I hope this code helps researcher.
Original paper:
- Snyder's paper:
@unknown{unknown,
author = {Snyder, David and Garcia-Romero, Daniel and Povey, Daniel and Khudanpur, Sanjeev},
title = {Deep Neural Network Embeddings for Text-Independent Speaker Verification},
year = {2017}
}
Also, use the part of code:
- mangate's git repository
- tensorflow classification baseline code
- Karel Vesely's git repository
- kaldi io for python
- Supports kaldi input&output style(input : mfcc scp-ark pair, output : embedding scp-ark pair)
- This code can replace i-vector train - extraction part in kaldi egs/SRE10/v1.
- Instead of concatenate VAD frame, I use orginal frame contain non-speech frame.
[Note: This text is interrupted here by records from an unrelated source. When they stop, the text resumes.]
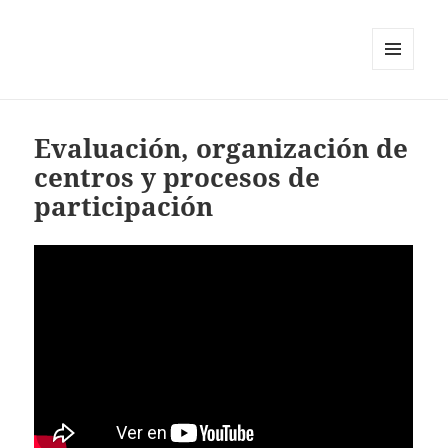
MENÚ
Y
WIDGETS
Evaluación, organización de
centros y procesos de
participación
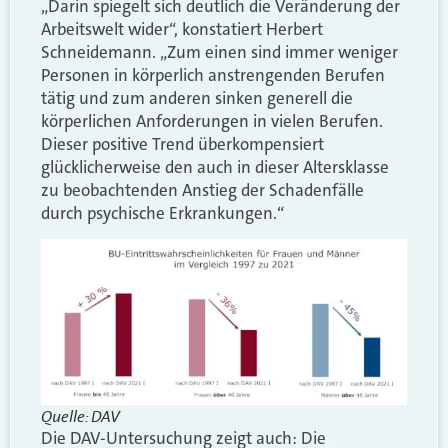
„Darin spiegelt sich deutlich die Veränderung der
Arbeitswelt wider“, konstatiert Herbert
Schneidemann. „Zum einen sind immer weniger
Personen in körperlich anstrengenden Berufen
tätig und zum anderen sinken generell die
körperlichen Anforderungen in vielen Berufen.
Dieser positive Trend überkompensiert
glücklicherweise den auch in dieser Altersklasse
zu beobachtenden Anstieg der Schadenfälle
durch psychische Erkrankungen.“
Quelle: DAV
Die DAV-Untersuchung zeigt auch: Die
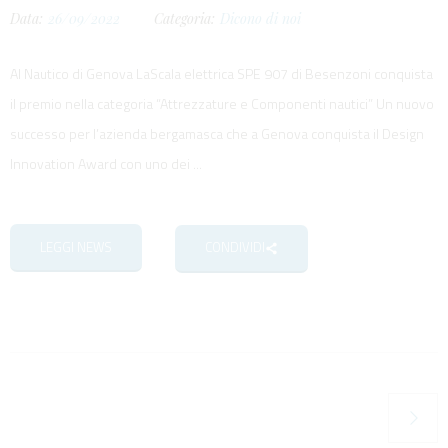
Data:
26/09/2022
Categoria:
Dicono di noi
Al Nautico di Genova LaScala elettrica SPE 907 di Besenzoni conquista
il premio nella categoria “Attrezzature e Componenti nautici” Un nuovo
successo per l’azienda bergamasca che a Genova conquista il Design
Innovation Award con uno dei ...
LEGGI NEWS
CONDIVIDI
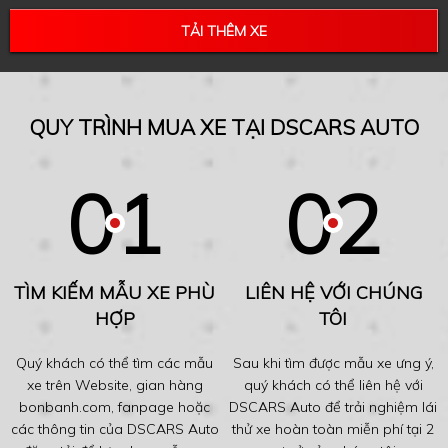
TẢI THÊM XE
QUY TRÌNH MUA XE TẠI DSCARS AUTO
TÌM KIẾM MẪU XE PHÙ
LIÊN HỆ VỚI CHÚNG
HỢP
TÔI
Quý khách có thể tìm các mẫu
Sau khi tìm được mẫu xe ưng ý,
xe trên Website, gian hàng
quý khách có thể liên hệ với
bonbanh.com, fanpage hoặc
DSCARS Auto để trải nghiệm lái
các thông tin của DSCARS Auto
thử xe hoàn toàn miễn phí tại 2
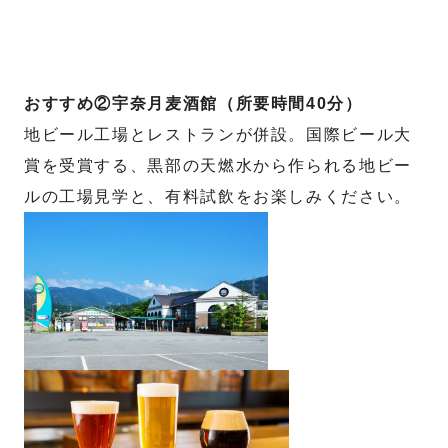
おすすめ②宇奈月麦酒館（所要時間40分）
地ビール工場とレストランが併設。国際ビール大
賞を受賞する、黒部の天燃水から作られる地ビー
ルの工場見学と、有料試飲をお楽しみください。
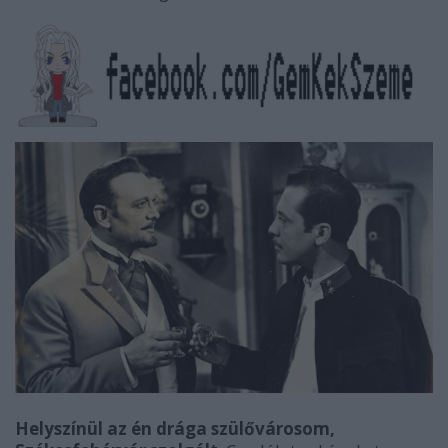
Helyszínül az én drága szülővárosom,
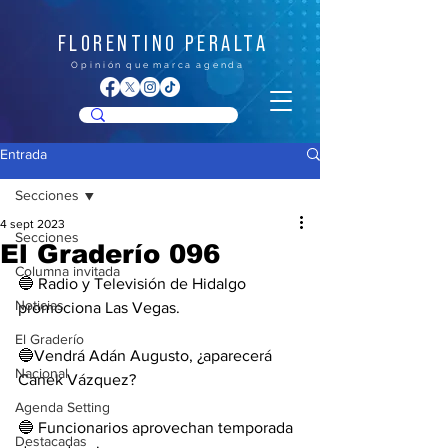
FLORENTINO PERALTA
O p i n i ó n q u e m a r c a a g e n d a
Entrada
Secciones
4 sept 2023
Secciones
El Graderío 096
Columna invitada
🔵 Radio y Televisión de Hidalgo 
Noticias
promociona Las Vegas.
El Graderío
🔵Vendrá Adán Augusto, ¿aparecerá 
Nacional
Canek Vázquez?   
Agenda Setting
🔵 Funcionarios aprovechan temporada 
Destacadas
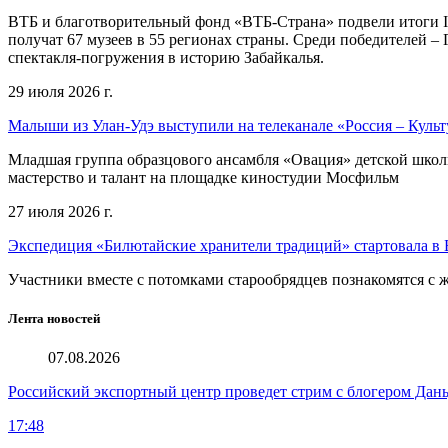
ВТБ и благотворительный фонд «ВТБ-Страна» подвели итоги I
получат 67 музеев в 55 регионах страны. Среди победителей 
спектакля-погружения в историю Забайкалья.
29 июля 2026 г.
Малыши из Улан-Удэ выступили на телеканале «Россия – Культ
Младшая группа образцового ансамбля «Овация» детской школы 
мастерство и талант на площадке киностудии Мосфильм
27 июля 2026 г.
Экспедиция «Билютайские хранители традиций» стартовала в 
Участники вместе с потомками старообрядцев познакомятся с
Лента новостей
07.08.2026
Российский экспортный центр проведет стрим с блогером Дан
17:48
- Training case, Many frame was used to train. Test case, max power frame to test. Detail is in the process_data_kaldi.py load_dataset function
- This part depend on your opinion.
- Adding input layer mean normalization instead of exptional block.
- Adding some layer dropout and Batch normalized.
- Adding L2 loss in last layer.
- Python (2.7)
- NumPy
- TensorFlow (I tried only 1.3 version)
- Database
- Clone the repository recursively to get all folder and subfolders
- Prepare Database(I use private DB. If you need, the script needs to be modified)
- Use Kaldi-recipe extracing MFCC and VAD in SRE10/v1/run.sh
- run Training_kaldi function in make_dvec.py.
after, run embedding_kaldi function.(Some function was written hard cording. Change you file location) - use kaldi-recipe calculating mean vector and PLDA scoring.
Maybe, you only run after /local/extract_ivectors.sh --stage 2 each folder.